This article is over 16 years, 7 months old
Africa needs to break immediately from the most destructive circuits of global capital, and its leaders are on the wrong side.
Issue 297

Paul Wolfowitz is a ‘wonderful individual’. He is ‘perfectly capable’. This judgment of the Iraq war architect’s anointment as World Bank president came from Africa’s most prominent finance minister, Trevor Manuel. The former grassroots anti-apartheid leader offered the comments at a 17 April press conference of the World Bank/IMF Development Committee, which he has chaired since 2002.

Undemocratic selections of the Bretton Woods Institutions leadership – Wolfowitz follows the 2004 European prerogative, in which Gordon Brown shepherded the extreme right wing Spanish finance minister Rodrigo Rato into position as IMF managing director – were probably mitigated, for Manuel, by the fact that George Bush had at least consulted his boss, Thabo Mbeki, along with four other key national leaders from the OECD.

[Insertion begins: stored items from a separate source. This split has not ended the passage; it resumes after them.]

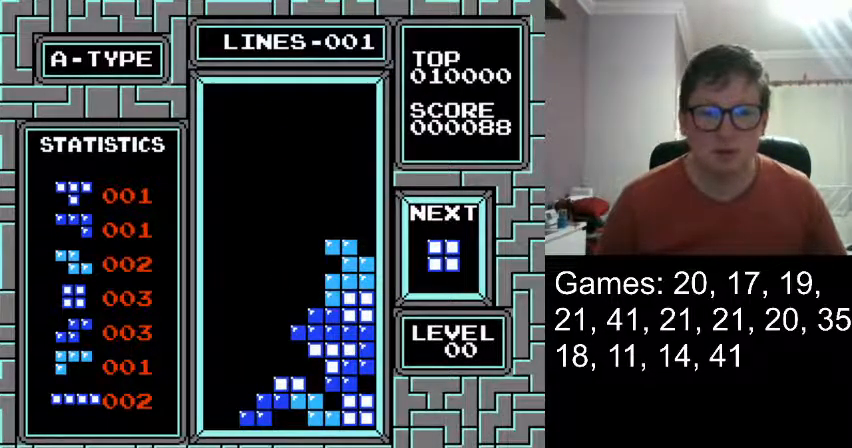
{"buttons": [], "events": []}
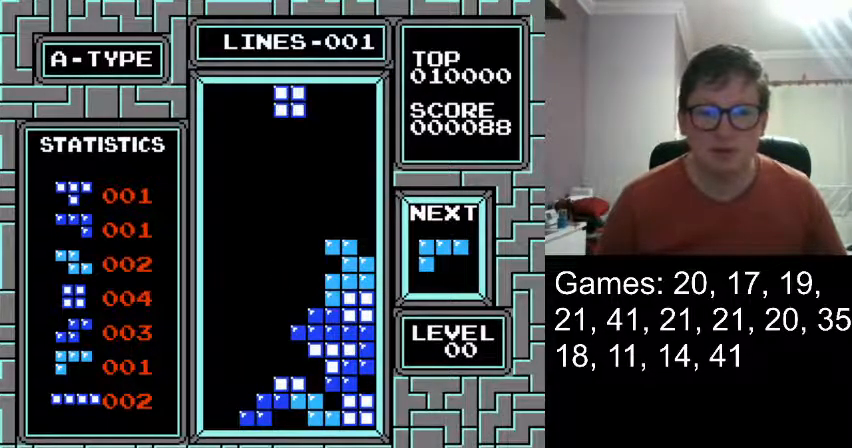
{"buttons": [], "events": []}
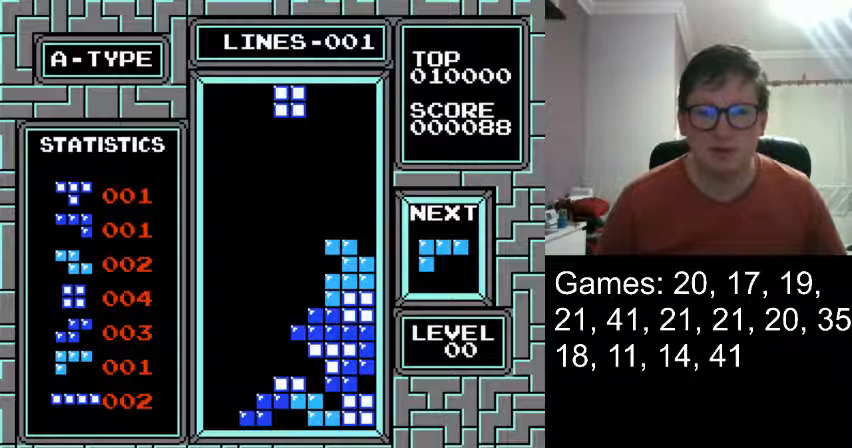
{"buttons": [], "events": []}
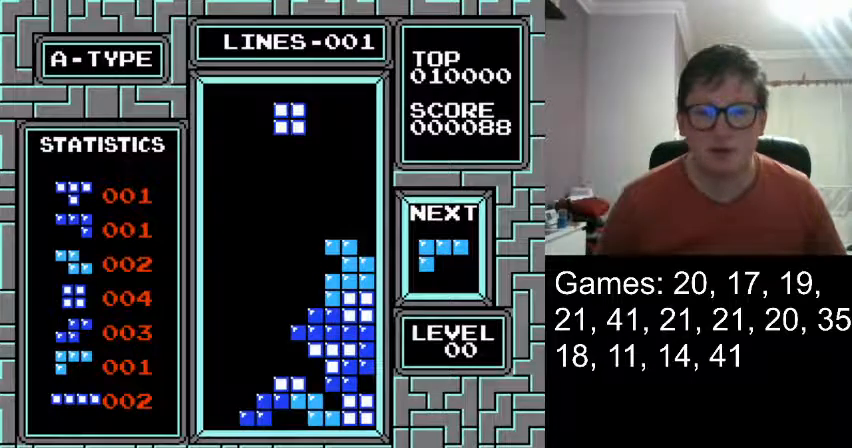
{"buttons": ["DPAD_LEFT"], "events": [[417, "DPAD_LEFT", "down"]]}
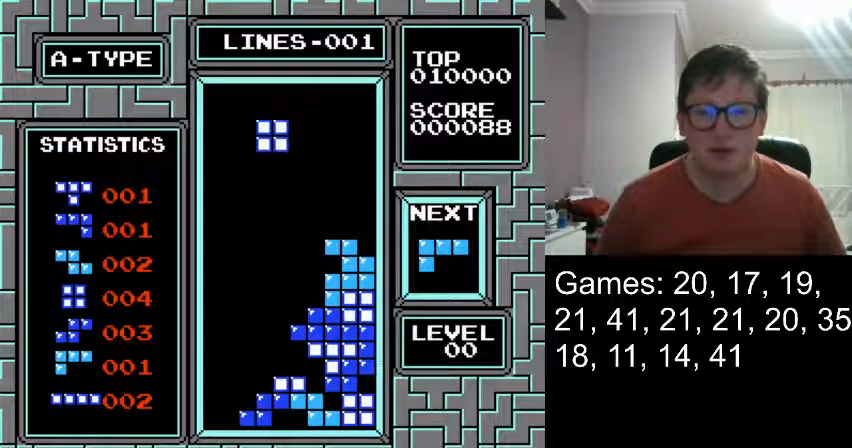
{"buttons": [], "events": [[42, "DPAD_LEFT", "up"], [125, "DPAD_DOWN", "down"], [375, "DPAD_DOWN", "up"]]}
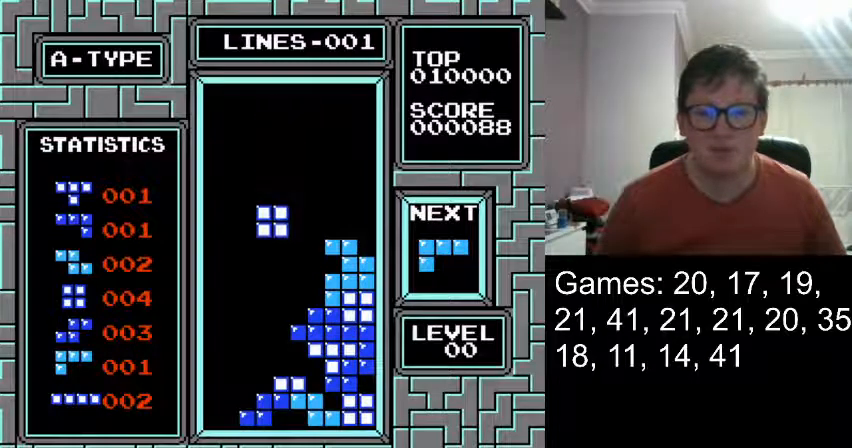
{"buttons": ["DPAD_DOWN"], "events": [[42, "DPAD_DOWN", "down"], [251, "DPAD_DOWN", "up"], [501, "DPAD_DOWN", "down"]]}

In contrast, everyone disgusted by the US/British occupation, 100,000 Iraqi civilian deaths, prisoner torture and reconstruction corruption scorned Bush’s choice for the World Bank job. But the South African rulers typically seek some momentary advantage, currying favour for a future contingency. While Pretoria has borrowed less than $100 million from the World Bank, Wolfowitz will oversee the deployment of more than $20 billion in Third World loans each year, and seek even tighter ideological control over debtors’ economic policy and geopolitical orientation.

The weakness of resolve was not only obvious in Pretoria. Any notion that imperial power had fragmented due to qualms in Paris and Berlin about the looting of Iraq was put to rest with the unanimous appointment of Wolfowitz by the World Bank board. France was pulled into line presumably because of Washington’s support for hardnosed negotiator Pascal Lamy as World Trade Organisation director-general. Adding European Union trade commissioner Peter Mandelson, the Third World faces a formidable flank of exploitative economic managers. It is inconceivable that, notwithstanding a few gestures of patrician concern at Gleneagles, Bush and this group will make the concessions in power relations, processes and institutions that are required to slow and reverse Africa’s decline, or to meet the Millennium Development Goals of halving poverty by 2015.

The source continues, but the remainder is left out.